Page extract:
*** Block opens ***

# Phlick's Maltese?



## Nikki's Mom (Feb 13, 2008)

Well, I was going to wait until November, but since I joined this site last month I've become so addicted that we are hoping to find a female puppy within the next few months because there is no way I can stand to wait until November. If you have personal experience with Phlick's Maltese can you post some thoughts? Thank you very much! The search is on!


----------



## MandyMc65 (Jun 14, 2007)

I don't have any personal experience with them, but they seem pretty good.

I see in their About Us section they started with a Richelieu line - that's where I got Jax!! :biggrin: 
And they also seem to follow AMA guidelines and have reputable breeders on their links page.

Maybe someone else can give you a little more input! 

And boy #2 is so adorable :wub:


----------



## Nikki's Mom (Feb 13, 2008)

Yes, they seem okay. They were on my short list. They are not too terribly far from me. I am driving my poor husband crazy tonight because he thought we would not have to worry about this for a few months, but I'm ready, and they might have a puppy available. 

I'd really like to hear about some personal experiences with this breeder. I am trying to be prudent and careful about my selection. Thank you.


----------



## Tina (Aug 6, 2006)

She is a very good breeder. Those puppies are very cute. :wub: Better grab that female because they are getting hard to find. 

Tina


----------



## msmagnolia (Sep 8, 2004)

Sadie is from Phlicks. I like Janet very much and have found her to be caring and trustworthy........She is my friend......


----------



## I found nemo (Feb 23, 2006)

*** Block closes ***

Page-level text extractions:
*** Block opens ***

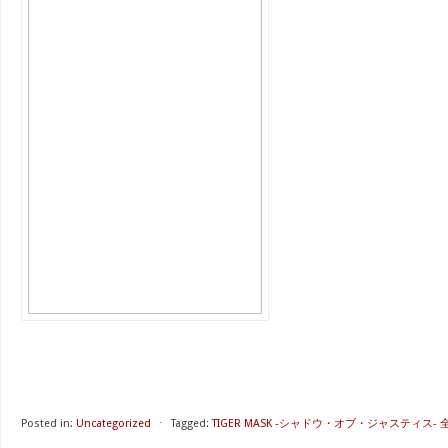
Posted in:
Uncategorized
⋅
Tagged:
TIGER MASK -シャドウ・オブ・ジャスティス- 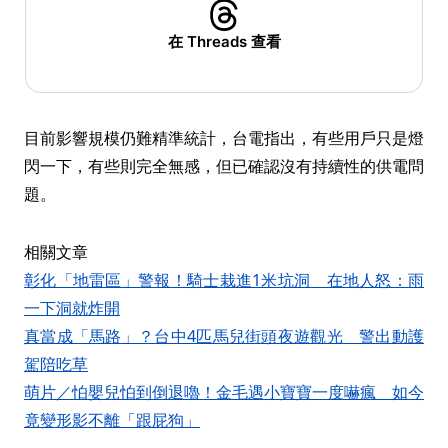
在 Threads 查看
目前影響規模仍難精準統計，台電指出，有些用戶只是燈
閃一下，有些則完全無感，但已確認沒有持續性的供電問
題。
相關文章
彰化「地雷區」警報！騎士栽進1米坑洞 在地人怒：雨
一下洞就炸開
真當成「馬路」？台中4匹馬兒街頭夜遊觀光 警出動護
駕陪吃草
萌片／怕嬰兒怕到倒退嚕！金毛遇小寶寶一度嚇瘋 如今
竟變形影不離「跟屁狗」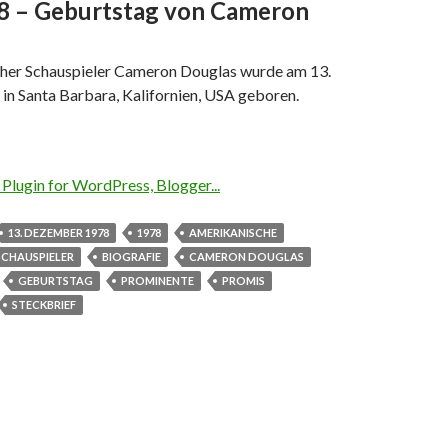
8 – Geburtstag von Cameron
her Schauspieler Cameron Douglas wurde am 13.
n Santa Barbara, Kalifornien, USA geboren.
13. DEZEMBER 1978
1978
AMERIKANISCHE
SCHAUSPIELER
BIOGRAFIE
CAMERON DOUGLAS
GEBURTSTAG
PROMINENTE
PROMIS
STECKBRIEF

*** Block closes ***

Task description:
Pick up the Phlick's Maltese thread from the point where it stops. You won't need the data.

Answer below:
:wub: her babies are gorgeous, you could not go wrong with her.
SHe is also a member of this forum..
Good Luck :biggrin:


----------



## Nikki's Mom (Feb 13, 2008)

Thank you everyone! You are so helpful.


----------



## schatzi's mom (May 13, 2007)

I don't have any advice but I just had to add that boy#1 just melted my heart. There's just something about him :wub: 
Uh Oh puppy fever coming


----------



## Bella Rose (Mar 21, 2006)

My Bella came from Phlicks Maltese and I can not speak highly enough of Janet!!! She is the most wonderful, caring breeder and her dogs are to die for!  I still talk to Janet and send her pictures of Bella on a regular basis. I consider her a friend too!


----------



## The A Team (Dec 1, 2005)

Those pups are gorgeous!!!! I'd scoop one of them up in a moment!!! Hurry!!!!

If you like little dresses, go for the girl - they're far and few between. But those boys are do die for too!! What a decision, wish that's a decision I was making right now, LOL.

Good Luck.


----------



## Cathy (Mar 19, 2006)

> I don't have any advice but I just had to add that boy#1 just melted my heart. There's just something about him :wub:
> Uh Oh puppy fever coming [/B]


Boy #1 melted my heart too. What a doll!!!    

Cathy A


----------



## Julie718 (Feb 17, 2006)

> > index.php?act=findpost&pid=550106
> 
> 
> 
> ...


I agree! That little boy is just precious!!! :wub: :wub: :wub:


----------



## Nikki's Mom (Feb 13, 2008)

Well, I spoke with Janet this morning and we are going to get the 16 week old female! I am very excited. We are going to be getting her next week, which is a LOT sooner than expected, but that's the way things happen sometimes.


----------



## jen_hedz (Mar 5, 2008)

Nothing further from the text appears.